▶ Excerpted text
— start —
This "teacher" who used to cruise for anonymous gay sex on craigslist, and who then decided to tell the whole world writing about it online shouldn't be allowed near children. What evidence has anyone found to show that his judgement has at all improved in the time since this article was fresh... It seems to me that the real question is why draw attention to the most private aspect of your life if not because of some need for attention. Can't we have sane people teaching our children?

[2]
Posted by: Erich Riesenberg
December 19, 2009 - 09:15AM
Des Moines, Iowa

This was not a teacher who had anonymous sex, it was a college student. And, alas, I am guessing plenty of actual teachers do it.

Changing one's name is not drawing attention to it, what an odd interpretation.

[3]
Posted by: Ed O
December 19, 2009 - 11:24AM
NY City

Yet again, OTM using a gay "victim", who of course created his own victimhood, by exploiting those who were sexually acting out in secret. Well, he printed about his own sexual exploits and now he wants them to be secret. But of course, OTM doesn't report on his obvious hypocrisy but only that he may be "haunted" by his own behavior which is sort of what his story was, haunting others with their own behavior.

OTM bends over backwards to try to constantly make gays victims and never the troublemakers/hostile ones. Harvard deserves a loser like this. Ridiculous whiner.

[4]
Posted by: Josie T
December 19, 2009 - 12:05PM
Indiana

An interesting piece that the story does not cover is what happens when we have the same name as someone else. With a relatively rare name I have only found two other people who share common variations on my name and fortunately (or unfortunately) they seem to have similar interests and values to myself.

The question becomes what happens when the others who share our names are dastardly.

[5]
Posted by: Scott
December 19, 2009 - 12:56PM
New York

For the record, here is the Crimson article: http://www.thecrimson.com/article/2006/12/12/rummaging-in-craigs-closet-in-recent/

As a side note, my surname is Peterson, meaning that a Google search for me yields millions of hit about a convicted murderer. Since college I have taken my middle name as my last: Scott Thomas. I've haven't made the change legal (yet) but it's the perfect excuse to make a choice I never thought I had: my name.

[6]
Posted by: Robert
December 20, 2009 - 10:46AM
NYC

I'm just curious to know if it actually DID out any of the closeted Harvard jocks he was seeking out! No need to mention names but would be interesting--to me--to know if he found any. Almost LOL

[7]
Posted by: Stephen
December 20, 2009 - 01:24PM
New York

I'm gay and I agree with Ed O.

This wannabe teacher is hypocritical and disingenuous - not the best material for a kindergarten teacher!

Why don't you try hair styling, sweetie?

[8]
Posted by: katya rogers
December 20, 2009 - 03:07PM

Dear OTM posters - while we do appreciate your comments I would like to remind you that you are commenting about a real person. Someone who trusted us to tell his story - changing his name was not a decision he took lightly and we were grateful to him for sharing his experience with us. Please don't make him regret talking to OTM.
— end —
▶ Provided records
— start —
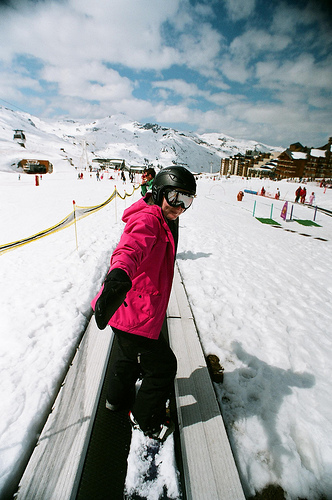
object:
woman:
— end —
— start —
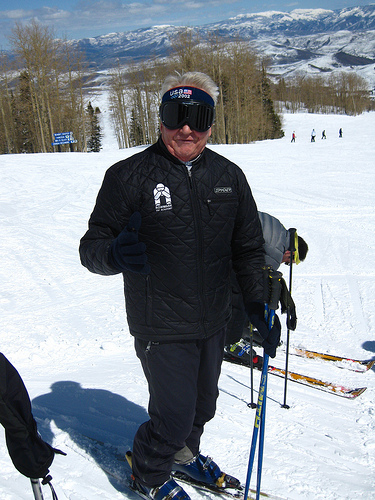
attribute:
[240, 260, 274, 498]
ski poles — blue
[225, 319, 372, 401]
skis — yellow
— end —
— start —
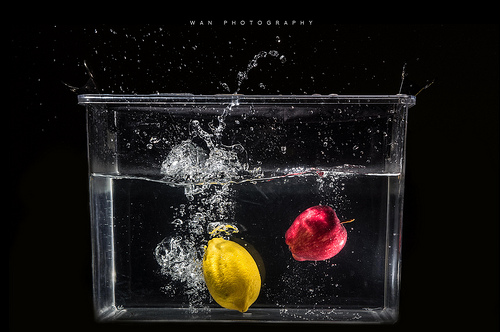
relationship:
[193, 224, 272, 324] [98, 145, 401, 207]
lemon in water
— end —
Rewrite the part of the comment thread that opens with "I'm gay and" and closes with "talking to OTM.", putting "high school" wherever "kindergarten" appears.

I'm gay and I agree with Ed O.

This wannabe teacher is hypocritical and disingenuous - not the best material for a high school teacher!

Why don't you try hair styling, sweetie?

[8]
Posted by: katya rogers
December 20, 2009 - 03:07PM

Dear OTM posters - while we do appreciate your comments I would like to remind you that you are commenting about a real person. Someone who trusted us to tell his story - changing his name was not a decision he took lightly and we were grateful to him for sharing his experience with us. Please don't make him regret talking to OTM.